IKZ-HAUSTECHNIK, Ausgabe 17/1998, Seite 3


EDITORIAL


Prüfstein zur Wahl

Die Bundestagswahl steht bevor und alle Verbände, Interessenvertreter und Einflußgruppen erheben ihre Stimme in Wahlprüfsteinen und Forderungen an die Politik. Die Parteien wollen es ihren potentiellen Wählern recht machen und biedern sich in bunten Broschüren jeder Klientel bedürfnisgerecht an. Viel wird versprochen und als Problem erkannt, doch wer meint es wirklich ehrlich mit dem Handwerk?

Wir befinden uns in Deutschland in einem Wandel der Wirtschafts- und Arbeitswelt, der gerade das Handwerk vor gewaltige Veränderungen stellt. Die Sicherheit nationaler Märkte, sozialer Sicherungssysteme und von Arbeitsplätzen wird immer mehr der Vergangenheit angehören. Mobilität, Flexibilität und Eigenverantwortung lauten die Stichworte der Zukunft. Angesichts leerer Rentenkassen wird dabei die Eigenvorsorge immer wichtiger. Unstreitig ist Mitarbeiterbeteiligung und Vermögensbildung in Arbeitnehmerhand ein Schritt in diese Richtung. Doch die genauso notwendige Vermögensbildung in Unternehmerhand wird dabei völlig vergessen. Ich spreche nicht von den Gewinnen globaler Industrieunternehmen und dem shareholder-value von Aktionären, sondern von dem gerechten Lohn für risikobereite, eigenverantwortliche Handwerksunternehmer. Während dem Arbeitnehmer immer noch umfassende soziale Absicherung durch Renten-, Kranken-, Arbeitslosenversicherung gewährt wird, muß der Unternehmer all diese Risiken allein mit seinem Gewinn abdecken. Der Gewinn des Unternehmers ist also mitnichten eine freie Vermögensmasse, sondern Absicherung und - zu versteuernde! - betriebliche Notwendigkeit. Doch das Verdienen wird den Handwerksunternehmen schwer gemacht und angesichts der Wahlprogramme einiger "bunter" Parteien, sind sogar noch weitere Belastungen zu befürchten.

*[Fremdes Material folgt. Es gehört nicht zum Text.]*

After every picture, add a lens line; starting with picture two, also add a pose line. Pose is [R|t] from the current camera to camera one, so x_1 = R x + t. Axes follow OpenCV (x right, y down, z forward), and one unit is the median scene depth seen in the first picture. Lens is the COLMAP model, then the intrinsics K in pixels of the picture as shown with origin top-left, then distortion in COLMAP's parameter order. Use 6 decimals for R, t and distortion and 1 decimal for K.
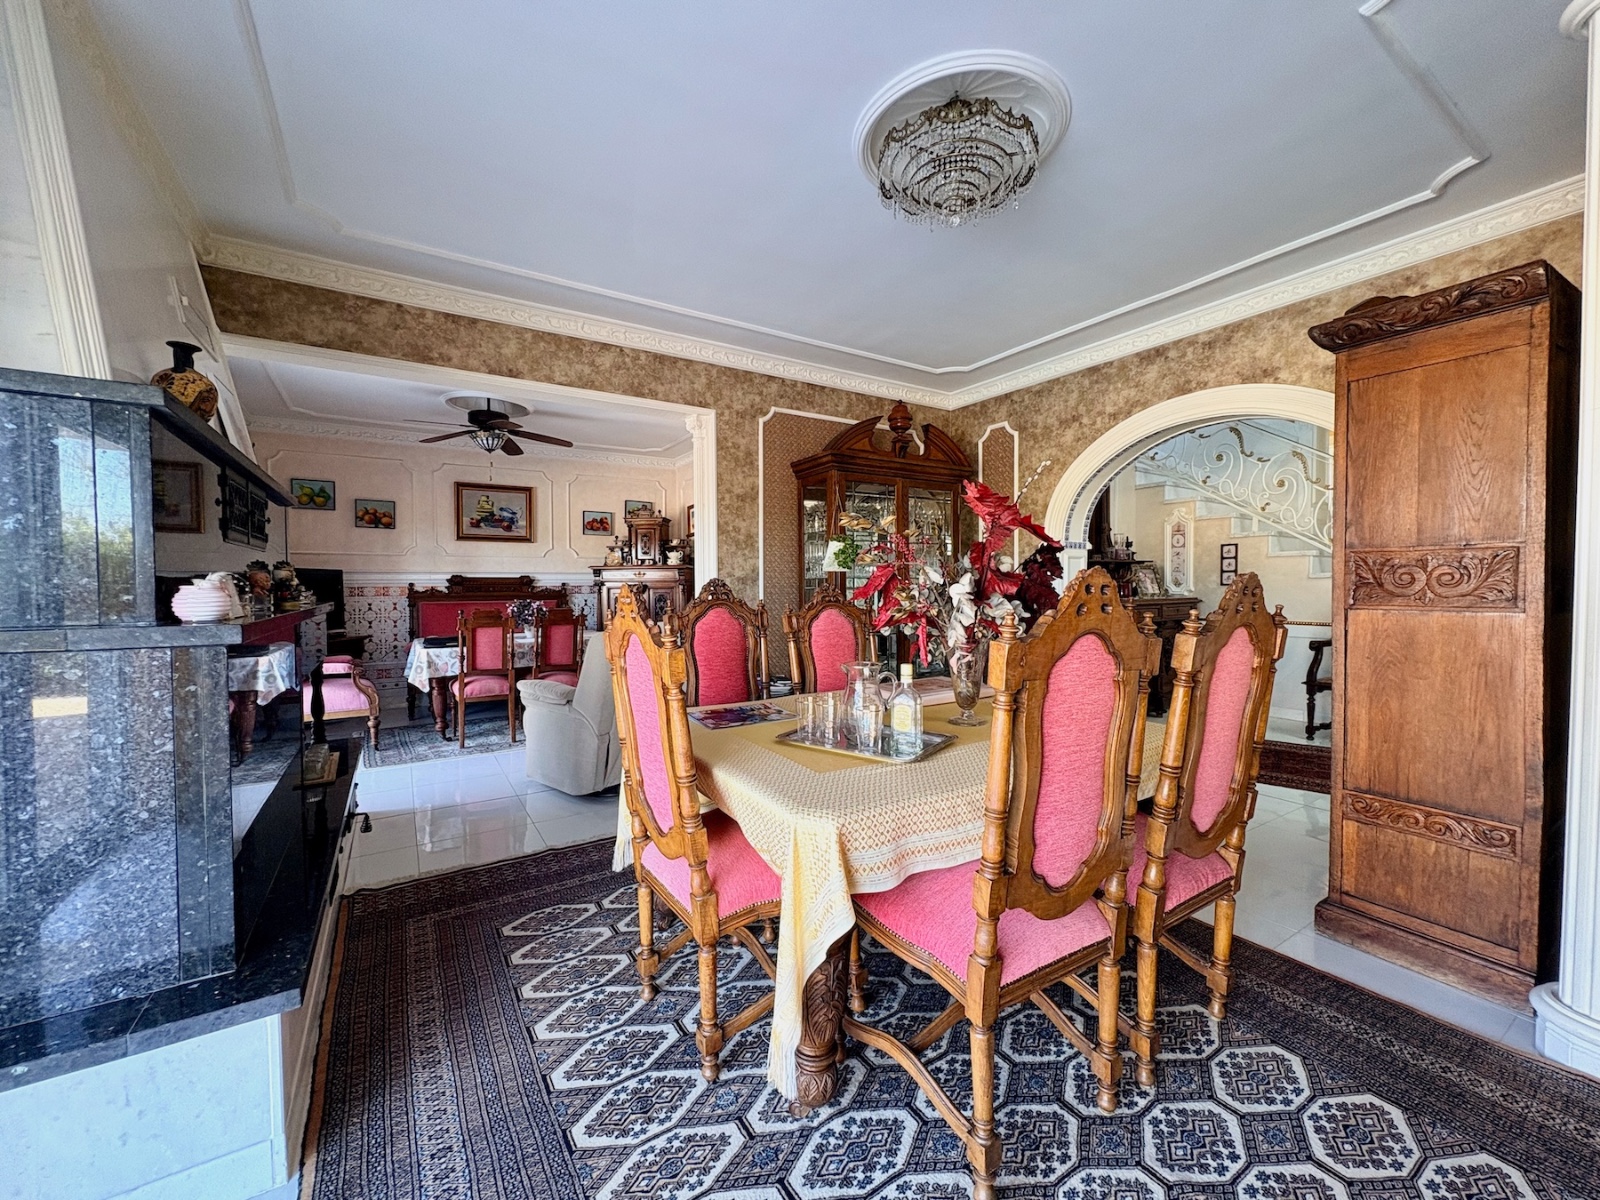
lens RADIAL K [[636.5, 0, 801.1], [0, 636.5, 601.7], [0, 0, 1]] dist [-0.000104, 0.000370]
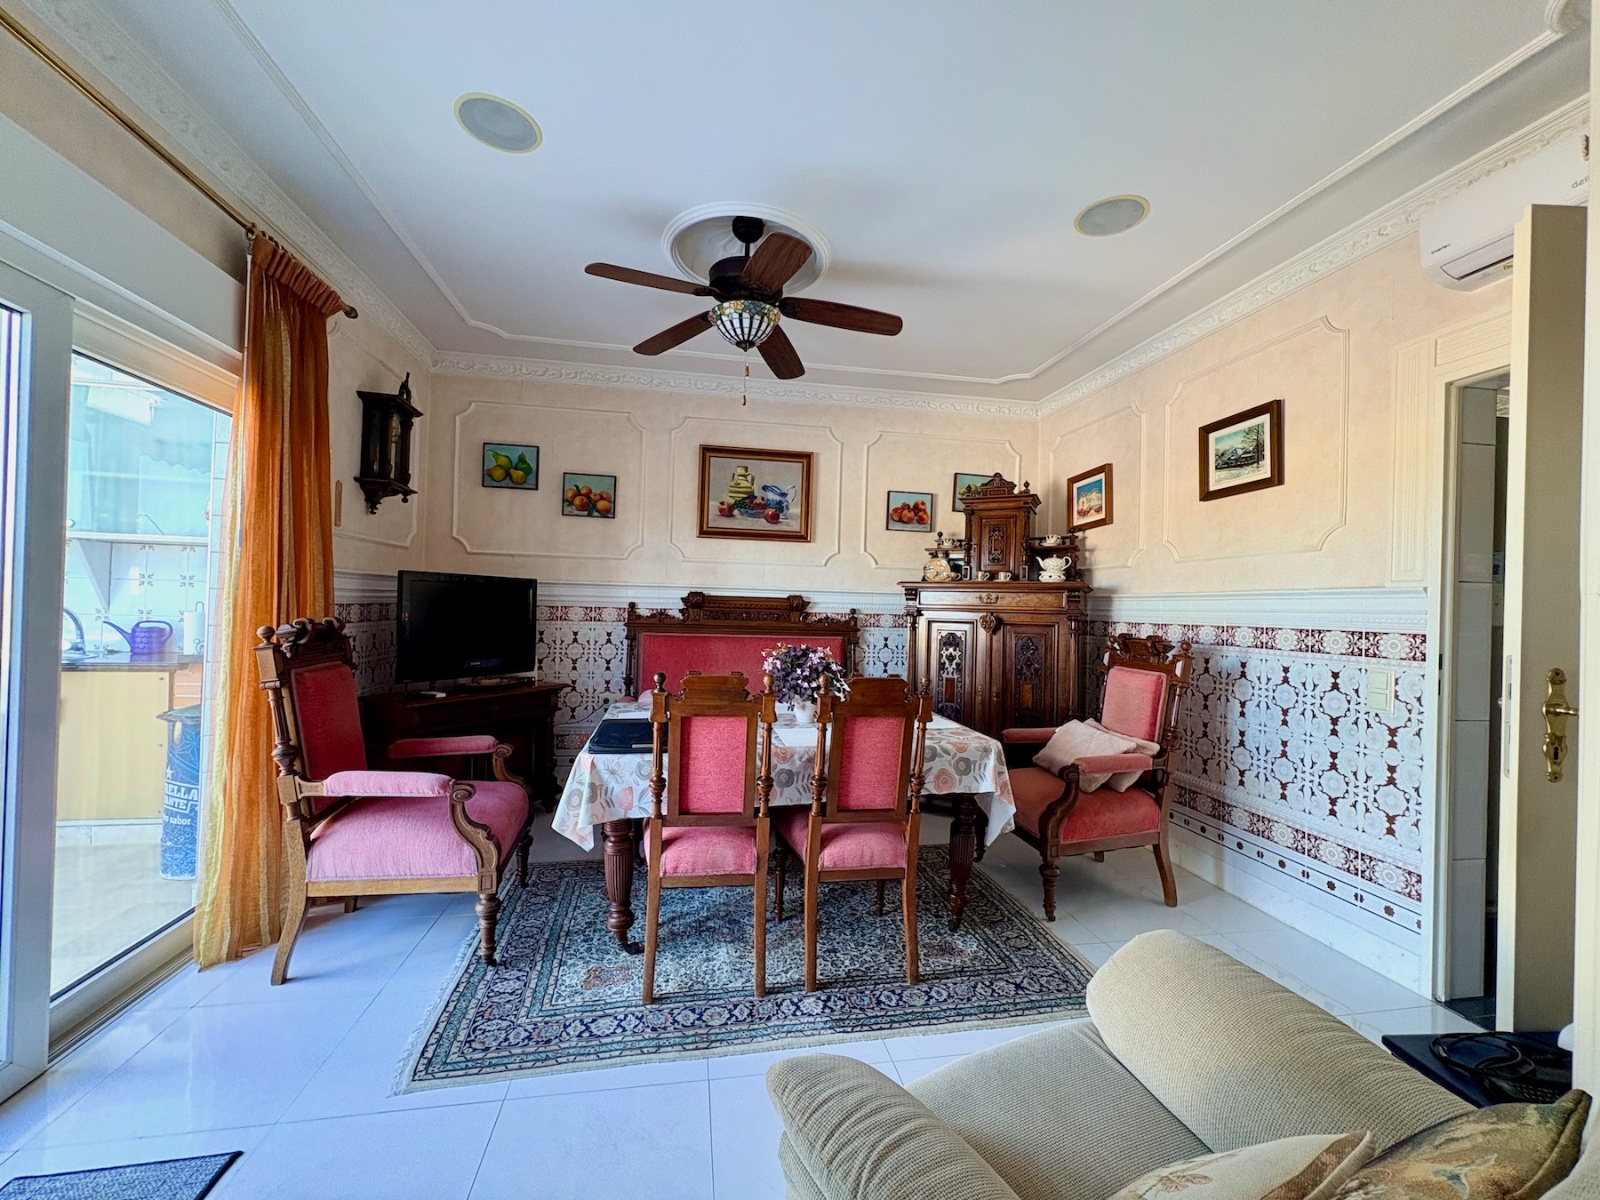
lens RADIAL K [[636.5, 0, 801.1], [0, 636.5, 601.7], [0, 0, 1]] dist [-0.000104, 0.000370]
pose [[0.924872, 0.028192, -0.379232, -0.211652], [-0.042364, 0.998679, -0.029076, -0.018597], [0.377911, 0.042958, 0.924845, 0.470264]]
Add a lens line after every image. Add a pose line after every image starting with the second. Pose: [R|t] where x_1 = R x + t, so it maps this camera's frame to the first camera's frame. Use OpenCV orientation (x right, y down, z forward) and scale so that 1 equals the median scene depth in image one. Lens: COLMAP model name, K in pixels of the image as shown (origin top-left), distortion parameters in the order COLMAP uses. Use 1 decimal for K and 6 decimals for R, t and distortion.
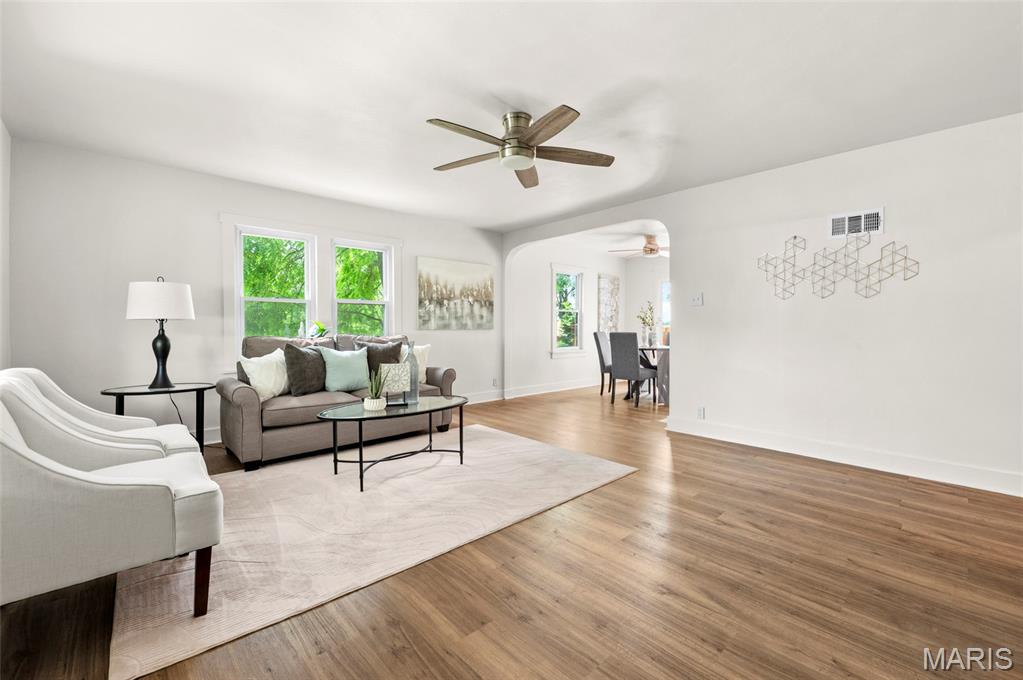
lens RADIAL K [[424.5, 0, 509.7], [0, 424.5, 332.2], [0, 0, 1]] dist [-0.007027, -0.000097]
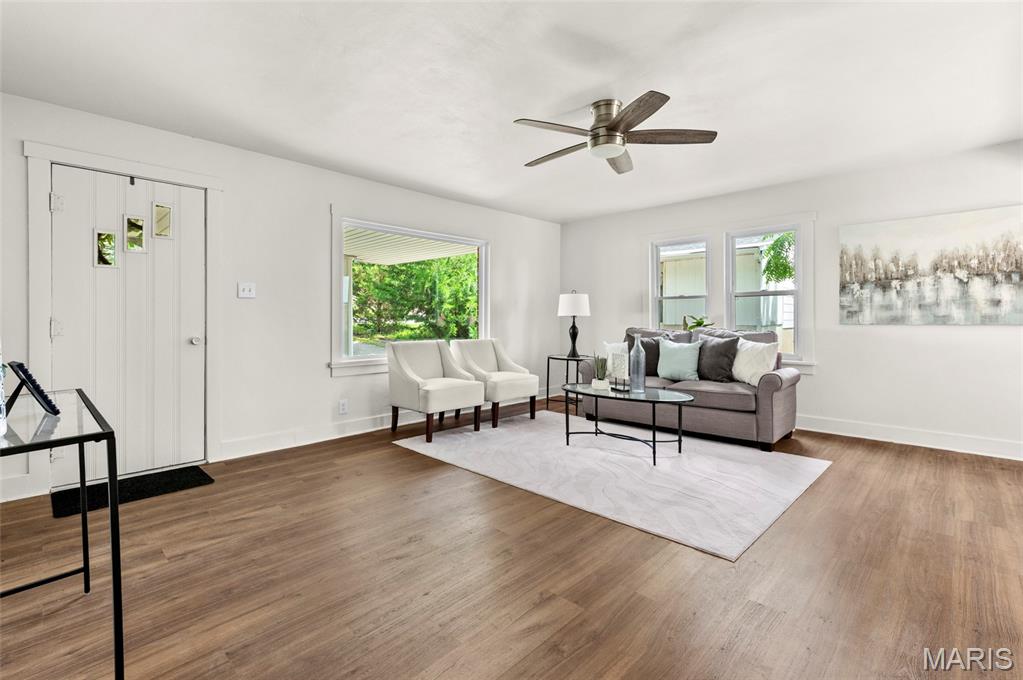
lens RADIAL K [[451.2, 0, 529.5], [0, 451.2, 320.5], [0, 0, 1]] dist [0.013136, -0.000069]
pose [[0.094983, 0.001110, -0.995478, 0.529881], [-0.011449, 0.999934, 0.000022, -0.006053], [0.995413, 0.011396, 0.094989, 0.377482]]
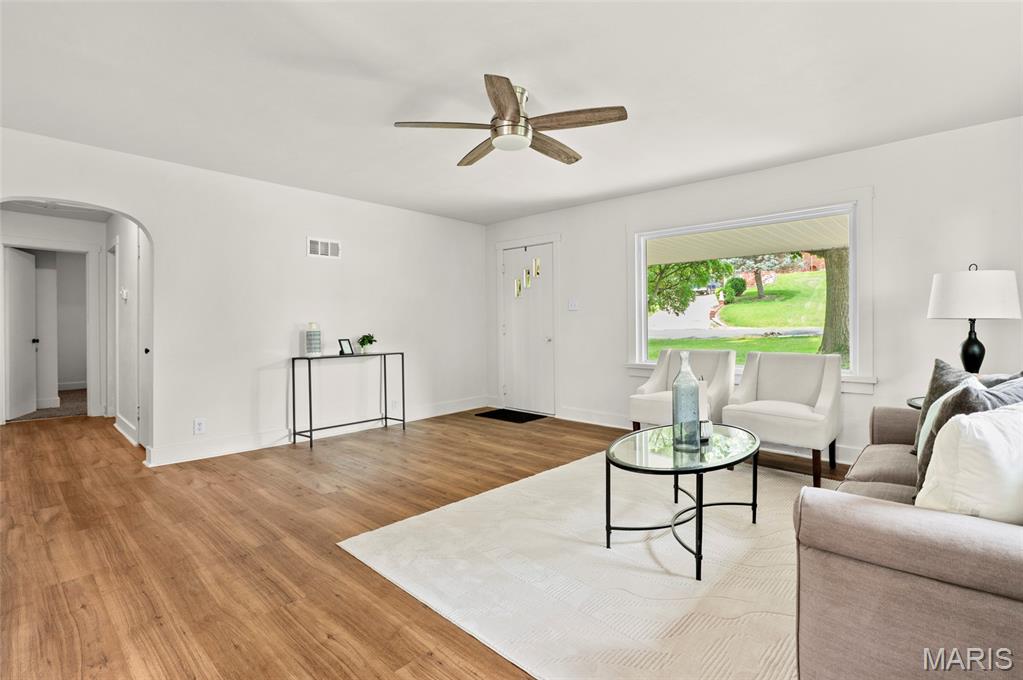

Die Politik muß sich fragen lassen, woran es liegt, daß immer weniger junge Menschen ihre berufliche Chance im Handwerk und in der Unternehmensnachfolge suchen. Die Antwort liegt nicht - wie jüngst erst die Monopolkommission unterstellte - im Meistertitel, sondern in der fehlenden unternehmerischen Perspektive, die Politik und die Parteien gegenwärtig bieten. Es wird Zeit, daß von der Politik nicht nur in Sonntagsreden, auf Foren und in Werbebroschüren die Bedeutung des Mittelstandes gewürdigt wird, sondern endlich auch konkrete Taten folgen. Wie lange noch wird es dauern, bis endlich eine Steuerreform, die diesen Namen verdient, verwirklicht wird? Wie lange noch, bis endlich die Subventionen drastisch verringert werden? Wie lange noch, bis man in Deutschland wieder mit seiner Hände Arbeit gutes Geld verdienen kann? Und zwar netto nach Abzug aller Steuern, Abgaben und Sozialleistungen.

Denn bei aller Anerkennung der modernen Informations- und Dienstleistungsgesellschaft: Handwerkliche Leistung zum Wohle von Leben und Umwelt wird und muß es immer geben. Sie muß aber auch bezahlbar und lohnend sein. Die höchsten Arbeitskosten weltweit und eine durchschnittliche Steuerbelastung der Unternehmen mit über 50 Prozent sind es, die uns den Weg dorthin versperren. Das muß anders werden und das ist der Wahlprüfstein, an dem der Handwerksunternehmer die Parteien, ihre Versprechungen und ihre Taten messen muß.

Sprechen Sie Ihren Bundestagsabgeordneten an, bevor Sie am 27. September zur Wahl gehen, ob Sie/Er und die Partei es mit dem Mittelstand und dem SHK-Handwerk wirklich ernst meinen. Und noch eins: Nutzen Sie die Chance, gehen Sie wählen!